Ve belki de hayatının hatasını yaptı. Üniforma giydi. Bu kez üniformayı giymesi Politzei'de olduğu gibi doğrudan kara mizah için değil, dosdoğru kahramanı temsil etmek içindi. Ve eskiden yerden yere vurduğu otoriteyi bu kez bir başka yolla temsil etti. Üzerine uymadı bu üniforma, adeta kaydı. Halk yıllar sonraki bu Kemal Sunal'ı çok sevmedi. O, 90'ların trendi içinde eski filmleriyle varolmuştu ama varolan trend içinde yeni bir rüzgar estirememişti. Bir konuşmasında, "Bana otorite yakışmıyor, otoriteyi ne kadar tiye alsanız da halk bunu sevmiyor. Yanlış hareket ettim diyerek TV macerasının hayalkırıklığını özetleyecekti.

Yıllar sonra gelen Propoganda ile giydiği üniforma da filmin sonunda üzerinden kaymak zorunda kalmıştı. O otoritenin değil, halkın bir yansıması olamak zorundaydı.

Ve filmin sonu

Son filminin senaryosunu nasıl yazıldı bilinmez ama kendisinin böyle olmasını istemediği kesin. Acı bir film gibiydi olanlar; sanatçıları hiç ölmeyecekmişcesine bir yerlere koyduğumuz için midir bilinmez ama Kemal Sunal'ın öldüğüne inanamadık, inanmak istemedik.

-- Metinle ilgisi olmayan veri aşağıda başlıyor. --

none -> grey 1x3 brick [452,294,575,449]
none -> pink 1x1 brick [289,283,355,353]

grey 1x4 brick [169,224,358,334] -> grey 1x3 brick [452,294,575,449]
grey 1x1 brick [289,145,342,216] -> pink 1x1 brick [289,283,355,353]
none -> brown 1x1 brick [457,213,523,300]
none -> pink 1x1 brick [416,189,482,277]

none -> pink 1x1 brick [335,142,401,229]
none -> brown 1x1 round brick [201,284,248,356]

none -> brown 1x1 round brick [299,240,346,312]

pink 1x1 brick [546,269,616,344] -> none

Gençti, 56 yaşındaydı. Sinemada kendine ikinci bir bahar yaratmaya çabalamıştı ki, hiç umulmadık, beklenmedik bir anda aramızdan ayrıldı.

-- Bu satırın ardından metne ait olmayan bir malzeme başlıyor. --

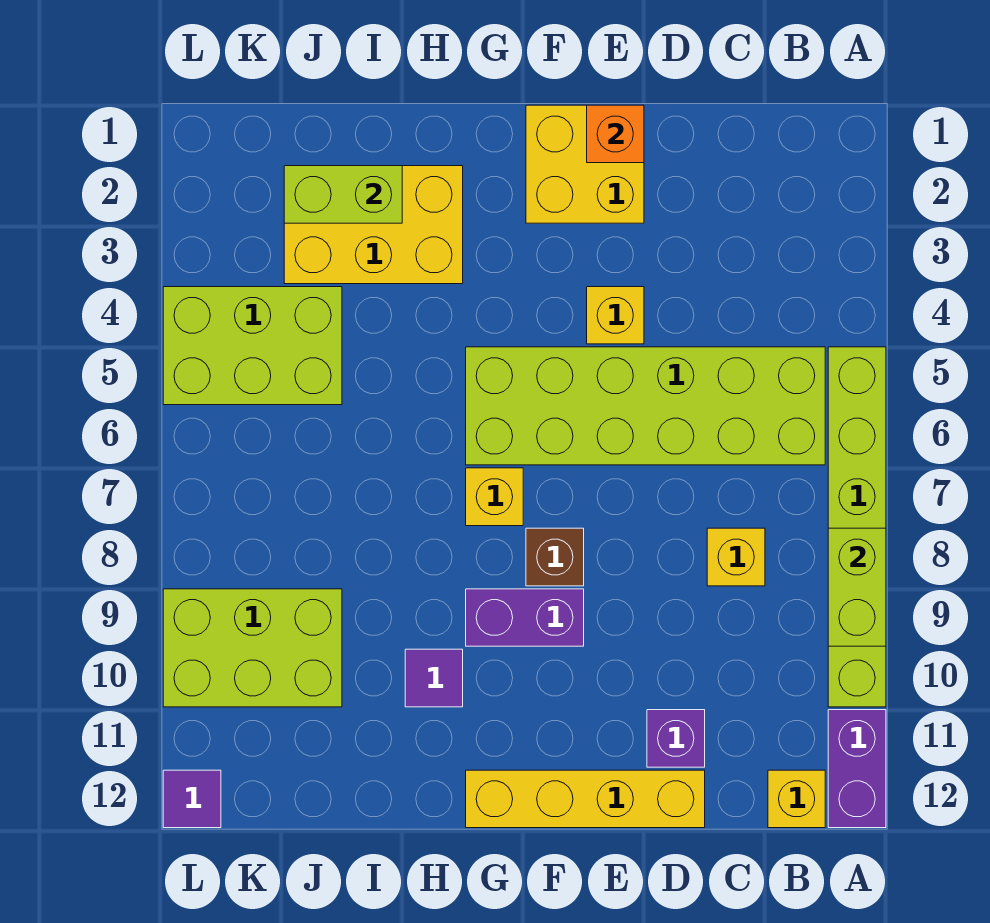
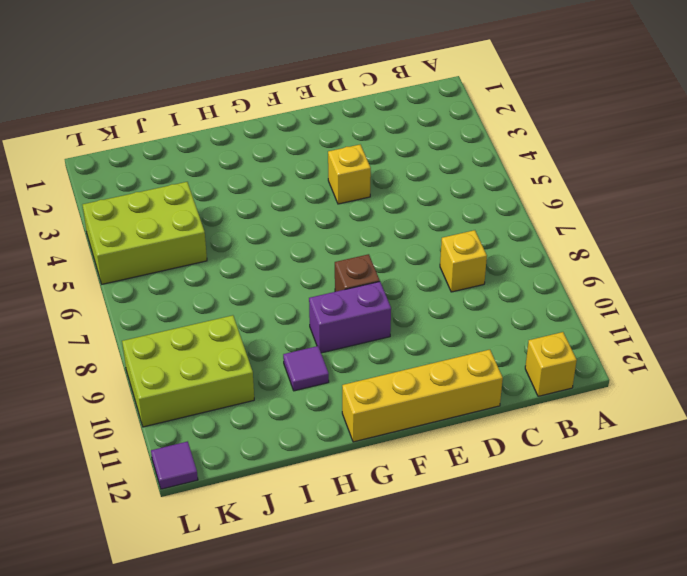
none -> lime 1x6 brick [828,347,886,707]
none -> purple 1x2 brick [828,710,886,828]
none -> lime 2x6 brick [466,347,825,465]

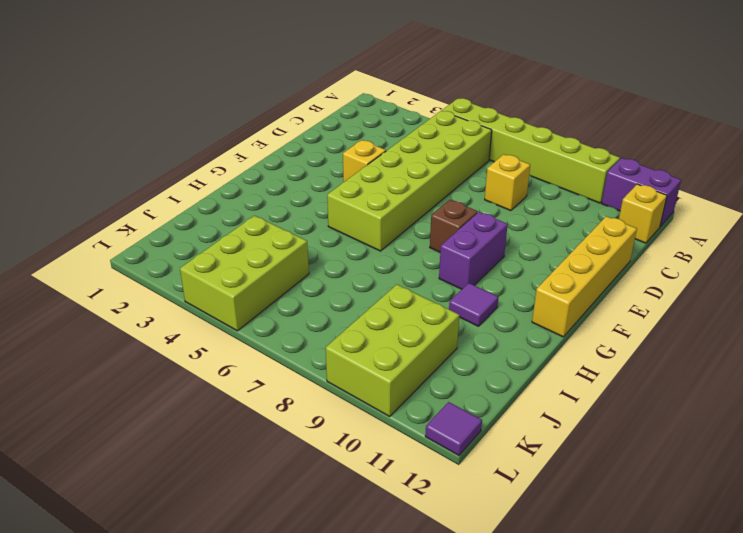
none -> purple 1x1 brick [647,710,705,767]
none -> yellow 2x2 brick [526,105,644,223]
none -> yellow 1x1 brick [466,468,523,526]

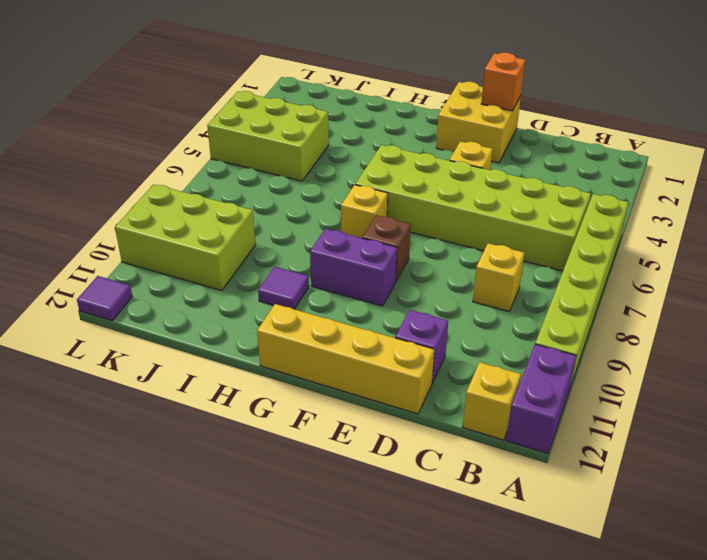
none -> yellow 2x3 brick [284,166,463,284]
none -> lime 1x2 brick [828,528,886,646]
none -> lime 1x2 brick [284,166,402,223]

Sunal'ın önünde gerçekleştirmeyi plandığı bir kaç sinema projesi daha vardı. Oyunculuk kariyerine tiyatro sahnesinde başlayan ve sadece Türk sinemasının değil Türkiye'nin bir sosyal fenomeni haline gelen Kemal Sunal'ın gidişi her ölüm gibi erken oldu.